Exercise requirements: Collect every line below that contains the word "lines".

Source records
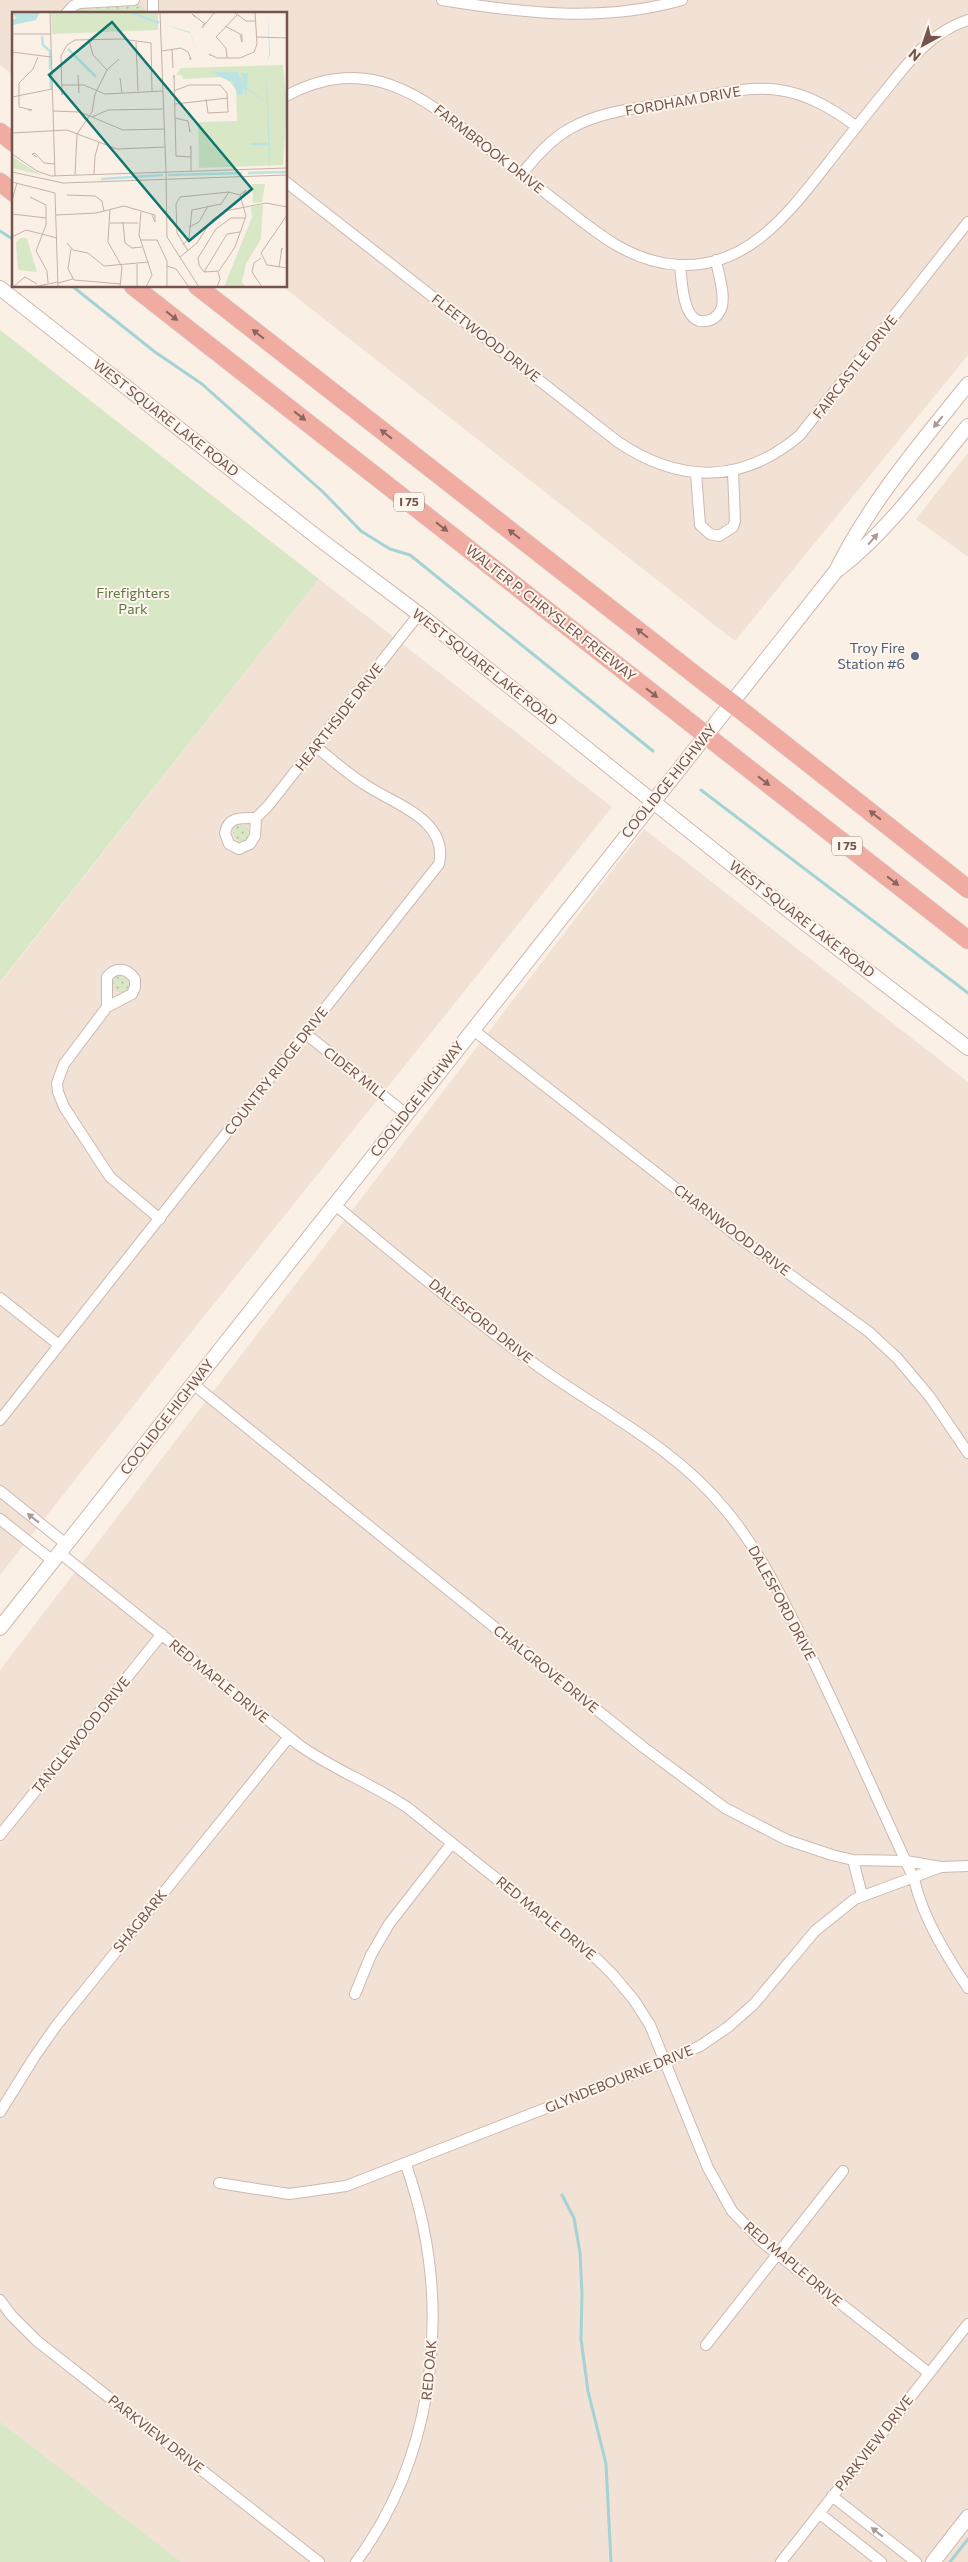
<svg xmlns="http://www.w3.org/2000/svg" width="968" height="2562" viewBox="0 0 968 2562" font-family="Commissioner,sans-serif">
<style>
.residential{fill:#f2e1d5}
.grass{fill:url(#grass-dots)}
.park{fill:#d8e8c6}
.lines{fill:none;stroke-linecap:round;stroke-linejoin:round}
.stream{stroke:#a3d3d4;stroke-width:3}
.street-casing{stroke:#ceb9b0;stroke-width:12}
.secondary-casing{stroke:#d0b8ae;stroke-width:16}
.highway-casing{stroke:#d8cfcd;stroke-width:19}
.street{stroke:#fff;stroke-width:10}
.secondary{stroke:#fff;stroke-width:14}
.highway{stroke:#f1aca1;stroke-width:18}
.highway-bridge-casing{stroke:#d8cfcd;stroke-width:19;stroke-linecap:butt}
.highway-bridge{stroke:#f1aca1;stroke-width:18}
.oneway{fill:#8c665e}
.oneway2{fill:#ab9994}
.service-dot{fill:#5c6f8a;stroke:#fef5ec;stroke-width:2}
.labels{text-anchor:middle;stroke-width:4;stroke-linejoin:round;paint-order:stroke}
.shield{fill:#fef5ec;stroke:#9d857d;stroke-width:1}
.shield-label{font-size:12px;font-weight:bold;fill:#73554d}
.street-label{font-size:14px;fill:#73554d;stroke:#fef5ec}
.park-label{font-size:14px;fill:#5b7845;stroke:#fef5ec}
.service-label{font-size:14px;fill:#4e5e75;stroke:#fef5ec;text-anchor:end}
.inset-river{fill:none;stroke:#bce3e3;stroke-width:2.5}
.inset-road{fill:none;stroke:#c5b2a9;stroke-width:1}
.view{fill:#0f766e;fill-opacity:0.15;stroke:#0f766e;stroke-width:2.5}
.inset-edge{fill:none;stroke:#73554d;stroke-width:2.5}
</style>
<defs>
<pattern id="grass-dots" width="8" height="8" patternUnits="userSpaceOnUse" patternTransform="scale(1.25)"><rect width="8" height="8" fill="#d8e8c6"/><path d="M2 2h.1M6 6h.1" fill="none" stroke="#b4bfa3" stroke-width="1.8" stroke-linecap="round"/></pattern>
</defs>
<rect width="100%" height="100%" fill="#fbf0e6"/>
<!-- residential -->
<path class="residential" d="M 0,0 L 968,0 L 968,355 L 735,641 L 282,286 L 286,286 L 286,14 L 14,14 L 14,76 L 0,65 Z
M 968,453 L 968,557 L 916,519 Z
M 319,579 L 612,807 L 189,1335 L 0,1575 L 0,983 Z
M 644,829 L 968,1082 L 968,2562 L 176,2562 L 0,2425 L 0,1670 Z"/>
<!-- grass -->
<path class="grass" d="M 140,5 L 145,9 L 146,14 L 73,14 L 81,9 Z
M233 833a8 8 0 1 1 16 0a8 8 0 1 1-16 0Z
M113 984a8 8 0 1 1 16 0a8 8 0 1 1-16 0Z"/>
<!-- park -->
<path class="park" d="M 0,330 L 319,579 L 0,982 Z
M 0,2422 L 181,2562 L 0,2562 Z"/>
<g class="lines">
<!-- stream -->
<path class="stream" d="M 0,231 L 14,240
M 72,286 L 155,352 L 202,384 L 323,492 L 361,531 L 390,549 L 410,555 L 653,751
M 701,790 L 968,993
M 562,2195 L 574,2218 L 580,2253 L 582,2293 L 581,2339 L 588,2391 L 606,2464 L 611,2562
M 950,2562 L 968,2539"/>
<!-- street casing -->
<g class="street-casing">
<path id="street" d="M 442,0 C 522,13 602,23 682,0
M 66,14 L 73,6 L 79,3 L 134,0
M 153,14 L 153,0
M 286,96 C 368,52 422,96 484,145 C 511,166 538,187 565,208 C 600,236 634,263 680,265 C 747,268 788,214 825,167 C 845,141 865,116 886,90 C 909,61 931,32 968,20
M 522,174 C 536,156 551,139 571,128 C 603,110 642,108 677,101 C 710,96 746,85 779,90 C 808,94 833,109 857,127
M 286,182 L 618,442 C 679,483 742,485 800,435 L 968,222
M 680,265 C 682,281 682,330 710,320 C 716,318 721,312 722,306 C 725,292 718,273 716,260
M 696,473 L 700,525 L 710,534 L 719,536 L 733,527 L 735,521 L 733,471
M 256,818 L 255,836 L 250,844 L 239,849 L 229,844 L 225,833 C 228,816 242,818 256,818 L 268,806 L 419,614
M 107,1007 L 107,977 C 116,966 127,968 135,979 L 135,987 L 132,994 L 107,1007 L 64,1064 L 57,1083 L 58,1092 L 64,1107 L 110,1177 L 160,1219
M 472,1029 L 737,1236 L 869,1332 L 897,1358 L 930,1397 L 968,1453
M 306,1034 L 406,1114
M 334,1204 C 401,1260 468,1316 539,1367 C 602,1412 674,1447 724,1508 C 758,1548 781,1595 804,1642 C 843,1720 877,1800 914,1879 C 923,1918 946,1955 968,1988
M 0,1298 L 59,1345
M 193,1384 L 643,1747 L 725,1808 L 787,1840 L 832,1855 L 853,1860 L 906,1861 L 941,1867
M 0,1420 L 439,864 C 449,819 393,804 364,784 C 347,773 331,759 315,746
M 0,1491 L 66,1544
M 0,1519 L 53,1561
M 60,1553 L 299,1745 C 334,1770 373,1784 408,1808 L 597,1959 L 613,1975 L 634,2000 L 650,2025 L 708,2168 L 732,2211 L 761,2241 L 929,2373
M 0,1835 L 162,1634
M 853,1860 L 862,1895
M 355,1994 L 371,1955 L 389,1924 L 452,1843
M 0,2112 L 35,2056 L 56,2026 L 289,1737
M 219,2183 L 289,2194 L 346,2186 L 667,2061 L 700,2046 L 728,2027 L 754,2004 L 815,1931 L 855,1899 L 941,1867 L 968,1866
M 0,2300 L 11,2315 L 37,2341 L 319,2562
M 706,2345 L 843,2171
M 832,2496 L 916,2562
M 819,2513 L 881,2562
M 356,2562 C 440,2449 452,2295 406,2165
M 781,2562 L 968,2324"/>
</g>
<!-- secondary casing -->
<g class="secondary-casing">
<path id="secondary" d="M 0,288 L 322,541 L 419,614 L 797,917 L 968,1048
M 839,569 C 889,530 928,475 968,426
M 0,1628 L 836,571 C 870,502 921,443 968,384
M 933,2562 L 968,2517"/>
</g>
<!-- highway casing -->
<g class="highway-casing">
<path id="highway" d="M 0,132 L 14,143
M 0,182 L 14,193
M 133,286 L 683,717
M 197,286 L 708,685
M 751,718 L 968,889
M 726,751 L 968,940"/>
</g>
<!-- street -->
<use href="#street" class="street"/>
<!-- secondary -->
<use href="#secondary" class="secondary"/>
<!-- highway -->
<use href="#highway" class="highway"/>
<!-- highway-bridge casing -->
<g class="highway-bridge-casing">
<path id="highway-bridge" d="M 708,685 L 751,718
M 683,717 L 726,751"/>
</g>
<!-- highway-bridge -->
<use href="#highway-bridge" class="highway-bridge"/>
</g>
<!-- one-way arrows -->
<defs><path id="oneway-solid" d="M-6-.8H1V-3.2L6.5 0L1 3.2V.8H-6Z" transform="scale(1.25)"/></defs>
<g class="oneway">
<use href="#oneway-solid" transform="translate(172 316) rotate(38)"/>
<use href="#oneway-solid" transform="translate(258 334) rotate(-142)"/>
<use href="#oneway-solid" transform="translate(300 416) rotate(38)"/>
<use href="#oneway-solid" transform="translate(386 434) rotate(-142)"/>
<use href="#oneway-solid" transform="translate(442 527) rotate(38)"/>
<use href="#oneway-solid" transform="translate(514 534) rotate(-142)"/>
<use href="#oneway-solid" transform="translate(642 633) rotate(-142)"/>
<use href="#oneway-solid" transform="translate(652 693) rotate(38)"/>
<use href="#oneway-solid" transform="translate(764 781) rotate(38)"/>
<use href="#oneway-solid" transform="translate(875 815) rotate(-142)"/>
<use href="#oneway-solid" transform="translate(893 881) rotate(38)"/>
</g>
<g class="oneway2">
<use href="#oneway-solid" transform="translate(938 422) rotate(129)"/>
<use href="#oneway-solid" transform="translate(873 539) rotate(-49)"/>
<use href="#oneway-solid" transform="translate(33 1518) rotate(-142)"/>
<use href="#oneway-solid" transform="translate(877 2532) rotate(-142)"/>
</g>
<!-- markers -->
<circle class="service-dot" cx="915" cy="656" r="5"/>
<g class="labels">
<!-- shield labels -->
<g class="shield">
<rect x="394" y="492.5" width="30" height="19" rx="4"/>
<rect x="832" y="836.5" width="30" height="19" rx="4"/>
</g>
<g class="shield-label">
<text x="409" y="506">I 75</text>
<text x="847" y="850">I 75</text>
</g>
<!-- street labels -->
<g class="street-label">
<text transform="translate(683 101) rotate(-10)" y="5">FORDHAM DRIVE</text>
<text transform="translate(489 149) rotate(38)" y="5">FARMBROOK DRIVE</text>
<text transform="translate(486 338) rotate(38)" y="5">FLEETWOOD DRIVE</text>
<text transform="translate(855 367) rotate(-52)" y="5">FAIRCASTLE DRIVE</text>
<text transform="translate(166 418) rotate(38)" y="5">WEST SQUARE LAKE ROAD</text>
<text transform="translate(551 613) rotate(38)" y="5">WALTER P. CHRYSLER FREEWAY</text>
<text transform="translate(485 667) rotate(38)" y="5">WEST SQUARE LAKE ROAD</text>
<text transform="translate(339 717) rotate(-52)" y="5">HEARTHSIDE DRIVE</text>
<text transform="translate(669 781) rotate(-51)" y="5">COOLIDGE HIGHWAY</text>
<text transform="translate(802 919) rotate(38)" y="5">WEST SQUARE LAKE ROAD</text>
<text transform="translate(276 1071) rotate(-52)" y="5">COUNTRY RIDGE DRIVE</text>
<text transform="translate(356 1074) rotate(38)" y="5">CIDER MILL</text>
<text transform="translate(417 1099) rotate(-52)" y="5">COOLIDGE HIGHWAY</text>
<text transform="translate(732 1230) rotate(37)" y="5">CHARNWOOD DRIVE</text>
<text transform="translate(481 1321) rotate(38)" y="5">DALESFORD DRIVE</text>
<text transform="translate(167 1417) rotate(-52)" y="5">COOLIDGE HIGHWAY</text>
<text transform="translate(782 1603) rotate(62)" y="5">DALESFORD DRIVE</text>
<text transform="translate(546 1669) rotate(39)" y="5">CHALGROVE DRIVE</text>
<text transform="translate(219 1681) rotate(39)" y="5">RED MAPLE DRIVE</text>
<text transform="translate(81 1735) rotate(-51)" y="5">TANGLEWOOD DRIVE</text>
<text transform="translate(546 1918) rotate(39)" y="5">RED MAPLE DRIVE</text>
<text transform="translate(140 1921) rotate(-51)" y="5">SHAGBARK</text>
<text transform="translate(619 2079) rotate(-22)" y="5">GLYNDEBOURNE DRIVE</text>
<text transform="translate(793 2264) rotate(40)" y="5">RED MAPLE DRIVE</text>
<text transform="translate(429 2370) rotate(-85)" y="5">RED OAK</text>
<text transform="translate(156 2434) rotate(38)" y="5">PARKVIEW DRIVE</text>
<text transform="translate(874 2443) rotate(-52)" y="5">PARKVIEW DRIVE</text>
</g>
<!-- park labels -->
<g class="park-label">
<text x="133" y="598">Firefighters<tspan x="133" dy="16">Park</tspan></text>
</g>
<!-- service labels -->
<g class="service-label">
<text x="905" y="653">Troy Fire<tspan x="905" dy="16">Station #6</tspan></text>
</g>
</g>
<!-- overview -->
<g transform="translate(12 12)">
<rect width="275" height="275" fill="#fbf0e6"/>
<path d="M 0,144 L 13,153 L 29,163 L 0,156 ZM 8,226 L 15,226 L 25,260 L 6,258 L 4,231 Z" fill="#d8e8c6"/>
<path d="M 39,0 L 146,0 L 146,18 L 40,22 ZM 271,53 L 275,93 L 271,153 L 187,156 L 186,110 L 225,109 L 224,78 L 218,70 L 209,65 L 171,67 L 170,63 L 164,63 L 169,56 ZM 240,172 L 253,172 L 250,190 L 241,191 ZM 251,193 L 249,227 L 234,252 L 230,270 L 234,275 L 212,275 L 240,205 L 239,195 Z" fill="#d8e8c6"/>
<path d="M 0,0 L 28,0 L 24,8 L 1,13 L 0,9 L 4,6 ZM 256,0 L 258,42 L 254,53 L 256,91 L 258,134 L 257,161 L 255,91 L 235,77 L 233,85 L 232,75 L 230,83 L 226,83 L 221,70 L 205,64 L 203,60 L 202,56 L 188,47 L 178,21 L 150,12 L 178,20 L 188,47 L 202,56 L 204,60 L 226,60 L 232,75 L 229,61 L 236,61 L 235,76 L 255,90 L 254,54 L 257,42 Z" fill="#bce3e3"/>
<path class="inset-river" d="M 118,0 L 147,11M 30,24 L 31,33 L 38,39 L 38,57M 56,37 L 84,65M 38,61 L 39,77M 238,132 L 255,132M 236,161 L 275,160M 156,163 L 230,161M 89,167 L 151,163"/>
<path class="inset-road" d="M 38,0 L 43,164M 148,0 L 154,160M 222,0 L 234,9 L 244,9M 183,5 L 180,2 L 193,12M 192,12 L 190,16 L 203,0M 213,14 L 230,23 L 230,30 L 228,23M 0,22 L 38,22M 245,25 L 275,26M 77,28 L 81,43 L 95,58M 124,30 L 126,79M 160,38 L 161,56M 150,39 L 169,36 L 176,40 L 179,47 L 178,48 L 178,45M 0,40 L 39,45M 199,44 L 197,42 L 205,46 L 228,46 L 242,40 L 245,32 L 243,0M 215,46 L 214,36 L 204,25 L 225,3M 66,63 L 67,81M 108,66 L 110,81M 162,66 L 162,63 L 164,144 L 179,145M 50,73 L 72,73 L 93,82 L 151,79M 50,79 L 50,83 L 49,44 L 55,33 L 63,28 L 110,27 L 139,31 L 140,79M 162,79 L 177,73 L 208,73 L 215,81 L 216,100 L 196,101 L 194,87M 0,85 L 40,77M 163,92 L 216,86M 16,98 L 20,98 L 7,95 L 7,71 L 21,57 L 26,45M 41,99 L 68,100 L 111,118 L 152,117M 80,105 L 96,98 L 152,97M 163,106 L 176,109 L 178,120 L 178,117M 0,121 L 55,118 L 105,137 L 153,135M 178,137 L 179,134 L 179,159M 0,142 L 25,159 L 39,164 L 275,156M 25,145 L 20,142 L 23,141 L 32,151 L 43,152M 0,160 L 51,171 L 275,163M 154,160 L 155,225 L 187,275M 82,162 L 83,144 L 87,130M 63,163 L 65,122 L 80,100 L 83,82 L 95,58 L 107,47M 0,170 L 43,181 L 46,275M 55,183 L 83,184 L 90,189 L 92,199M 228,183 L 234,178 L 230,185M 18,185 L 34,193 L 34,213 L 24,239 L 35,259 L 36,271M 0,188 L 5,171M 98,197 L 96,230 L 110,255 L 108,275M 129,200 L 127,223 L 140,263 L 134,275M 0,202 L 34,206M 44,203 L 84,201 L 112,194 L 143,203 L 143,210 L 140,203M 275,203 L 249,241 L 255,253 L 275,256M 111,210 L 113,231 L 120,236 L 130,235M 98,211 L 126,211M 177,215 L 187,210 L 196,194M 0,225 L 14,218 L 45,226M 128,228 L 145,228 L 155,249 L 155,275M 55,231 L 61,238 L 76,241 L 92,254 L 137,250M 171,233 L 177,226 L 180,198 L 209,192 L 217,180M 59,237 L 56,257 L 62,268 L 109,272M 176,239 L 165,221 L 164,192 L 168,185 L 217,180 L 228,183 L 234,204 L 223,235 L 207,259 L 192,260M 168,245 L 185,231 L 200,208 L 213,199 L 254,191 L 275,195M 249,246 L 242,251 L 240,260 L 250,275M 125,252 L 125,275M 155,254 L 164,257 L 177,275M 267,255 L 270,236 L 269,240M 192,260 L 187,253 L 186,246 L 204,217 L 219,206 L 233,206M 192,260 L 215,222 L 228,220M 46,271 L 61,267M 1,275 L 13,265 L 25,272M 21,275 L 46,270M 205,275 L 208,267 L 206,260"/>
<path class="view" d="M 100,10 L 240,177 L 177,229 L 37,63 Z"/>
<rect width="275" height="275" class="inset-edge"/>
</g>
<!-- north arrow -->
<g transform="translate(923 45) rotate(220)" stroke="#fef5ec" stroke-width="4" paint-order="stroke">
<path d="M0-4L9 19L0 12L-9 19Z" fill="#73554d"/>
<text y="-8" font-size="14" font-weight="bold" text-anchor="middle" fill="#73554d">N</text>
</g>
</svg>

Written response:
.lines{fill:none;stroke-linecap:round;stroke-linejoin:round}
<g class="lines">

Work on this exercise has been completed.